Lesson Materials (word document)
 
Aim: Who knows what it means to stand up for rights? How do we stand up for the rights of another person? How do we stand up for our own rights?

Today we are each going to stand up for something... Stand up for something. That means to:
1. Pick out something that you think is not fair,
2. Decide who that something affects.
Think about how to make it "better" and then let people know what you think.

Materials:

  • Big Board paper and markers for it
  • Three questions pre written: What are you standing up for? Who are standing up for? What can we do about it?
  • Ample space for sitting in large groups and breaking into small groups
  • (For enrichment activities):
    Clipboards and/or writing spaces with hard surfaces (desks);
    Drawing paper and paper with area for picture and some lines
    Crayons or markers
    Record player, cassette recorder, or CD player

Grade Level(s): I used this program with kindergarten/first grade students in my own classroom. With some modifications, it may be used with kindergartners, first, second, and third graders.

Students: This program was developed for a mixed age K/1 class totaling twenty one children with a variety of readiness skills. They've worked in whole group and small group activities and are learning to complete ongoing work spread over a few days.
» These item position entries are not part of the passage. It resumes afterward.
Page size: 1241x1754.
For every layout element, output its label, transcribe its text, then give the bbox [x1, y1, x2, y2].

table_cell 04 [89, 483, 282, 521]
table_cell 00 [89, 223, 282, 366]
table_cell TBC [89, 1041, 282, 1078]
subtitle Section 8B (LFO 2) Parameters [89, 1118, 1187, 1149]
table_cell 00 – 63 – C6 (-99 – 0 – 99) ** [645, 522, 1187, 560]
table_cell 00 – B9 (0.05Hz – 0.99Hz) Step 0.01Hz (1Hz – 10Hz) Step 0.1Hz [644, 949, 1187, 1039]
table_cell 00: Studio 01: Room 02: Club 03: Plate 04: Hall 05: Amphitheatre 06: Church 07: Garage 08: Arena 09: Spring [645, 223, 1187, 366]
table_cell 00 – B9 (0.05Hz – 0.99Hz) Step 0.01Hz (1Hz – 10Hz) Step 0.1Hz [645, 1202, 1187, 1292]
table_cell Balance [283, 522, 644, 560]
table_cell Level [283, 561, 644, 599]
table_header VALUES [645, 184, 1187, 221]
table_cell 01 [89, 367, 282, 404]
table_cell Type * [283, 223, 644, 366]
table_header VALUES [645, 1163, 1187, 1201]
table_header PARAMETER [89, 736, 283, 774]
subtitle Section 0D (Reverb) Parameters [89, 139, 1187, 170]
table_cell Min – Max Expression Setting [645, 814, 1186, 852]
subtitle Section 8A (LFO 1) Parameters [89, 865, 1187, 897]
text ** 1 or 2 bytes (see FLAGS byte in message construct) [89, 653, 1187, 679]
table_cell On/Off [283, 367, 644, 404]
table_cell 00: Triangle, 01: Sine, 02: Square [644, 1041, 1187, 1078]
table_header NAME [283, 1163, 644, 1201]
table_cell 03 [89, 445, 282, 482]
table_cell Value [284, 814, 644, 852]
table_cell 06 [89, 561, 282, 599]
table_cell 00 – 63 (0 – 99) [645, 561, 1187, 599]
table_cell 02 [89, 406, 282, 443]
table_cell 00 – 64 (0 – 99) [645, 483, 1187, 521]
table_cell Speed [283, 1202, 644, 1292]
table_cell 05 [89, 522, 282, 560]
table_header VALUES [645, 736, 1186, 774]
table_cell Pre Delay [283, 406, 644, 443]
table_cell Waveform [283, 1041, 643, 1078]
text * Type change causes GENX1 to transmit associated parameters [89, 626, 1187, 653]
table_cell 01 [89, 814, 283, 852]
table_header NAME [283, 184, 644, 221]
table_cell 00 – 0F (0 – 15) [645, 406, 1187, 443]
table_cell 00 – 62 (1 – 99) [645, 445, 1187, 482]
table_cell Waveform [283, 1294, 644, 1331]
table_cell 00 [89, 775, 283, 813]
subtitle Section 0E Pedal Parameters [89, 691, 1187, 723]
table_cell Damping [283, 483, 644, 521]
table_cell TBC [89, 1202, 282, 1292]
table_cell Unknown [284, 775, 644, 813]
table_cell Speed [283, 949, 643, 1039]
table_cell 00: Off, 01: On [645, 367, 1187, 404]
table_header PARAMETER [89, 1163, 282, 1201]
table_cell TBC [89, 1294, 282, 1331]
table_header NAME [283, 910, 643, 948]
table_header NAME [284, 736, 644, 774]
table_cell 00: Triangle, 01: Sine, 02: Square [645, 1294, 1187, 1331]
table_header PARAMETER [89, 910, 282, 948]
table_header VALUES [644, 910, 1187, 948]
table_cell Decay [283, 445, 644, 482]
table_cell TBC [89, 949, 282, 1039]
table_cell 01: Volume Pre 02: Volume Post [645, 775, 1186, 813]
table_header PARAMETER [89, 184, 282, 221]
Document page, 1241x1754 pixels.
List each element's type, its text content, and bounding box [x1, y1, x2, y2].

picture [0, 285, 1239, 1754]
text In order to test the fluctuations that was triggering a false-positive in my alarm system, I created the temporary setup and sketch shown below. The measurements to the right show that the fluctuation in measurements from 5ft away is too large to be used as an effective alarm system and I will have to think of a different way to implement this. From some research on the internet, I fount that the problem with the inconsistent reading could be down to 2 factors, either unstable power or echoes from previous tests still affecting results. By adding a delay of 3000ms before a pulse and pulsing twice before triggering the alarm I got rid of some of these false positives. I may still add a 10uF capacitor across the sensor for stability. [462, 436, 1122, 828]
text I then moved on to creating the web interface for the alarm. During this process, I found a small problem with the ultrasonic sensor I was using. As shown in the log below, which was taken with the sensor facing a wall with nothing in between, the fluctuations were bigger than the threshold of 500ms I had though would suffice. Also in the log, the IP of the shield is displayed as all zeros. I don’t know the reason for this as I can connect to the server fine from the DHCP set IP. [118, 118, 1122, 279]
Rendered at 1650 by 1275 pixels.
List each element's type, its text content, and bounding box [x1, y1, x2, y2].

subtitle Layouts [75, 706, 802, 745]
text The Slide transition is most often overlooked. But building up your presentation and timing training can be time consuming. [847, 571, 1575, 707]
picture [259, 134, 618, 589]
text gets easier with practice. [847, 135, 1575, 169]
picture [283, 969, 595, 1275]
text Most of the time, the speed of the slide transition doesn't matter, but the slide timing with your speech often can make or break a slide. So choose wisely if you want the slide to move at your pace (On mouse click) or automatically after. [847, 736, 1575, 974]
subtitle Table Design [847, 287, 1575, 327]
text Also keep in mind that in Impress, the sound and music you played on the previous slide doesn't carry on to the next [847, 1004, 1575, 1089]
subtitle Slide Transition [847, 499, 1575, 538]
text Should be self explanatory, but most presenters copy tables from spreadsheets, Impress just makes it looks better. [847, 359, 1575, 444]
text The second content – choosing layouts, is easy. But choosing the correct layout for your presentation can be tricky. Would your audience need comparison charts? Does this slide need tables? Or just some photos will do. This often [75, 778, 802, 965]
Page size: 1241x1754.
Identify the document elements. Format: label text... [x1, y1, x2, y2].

Major Goals: The instructional purpose of this program is to meet English language arts, social studies, art, and music standards while providing a basis and understanding of the concepts of fairness and equity as they apply to young children.


Subject Areas:
Music
Social Justice


Grade Levels:  K-2

About the teacher:

Jessica Harvey is entering her 5th year of teaching in the New York City Public School system. She teaches at PS3 in Manhattan, and enjoys living in the same neighborhood in which she teaches- a rarity in New York City, where real estate and rental prices are so high and teacher salaries are low, relatively speaking. Jessica teaches in a mixed-age classroom comprised of Kindergarten and First Grade students. She is grateful for this opportunity to more closely and thoughtfully look at issues in education, and is hoping to study the changes to -and the relative effectiveness of- mixed-age school grouping programs within the current educational and political climates.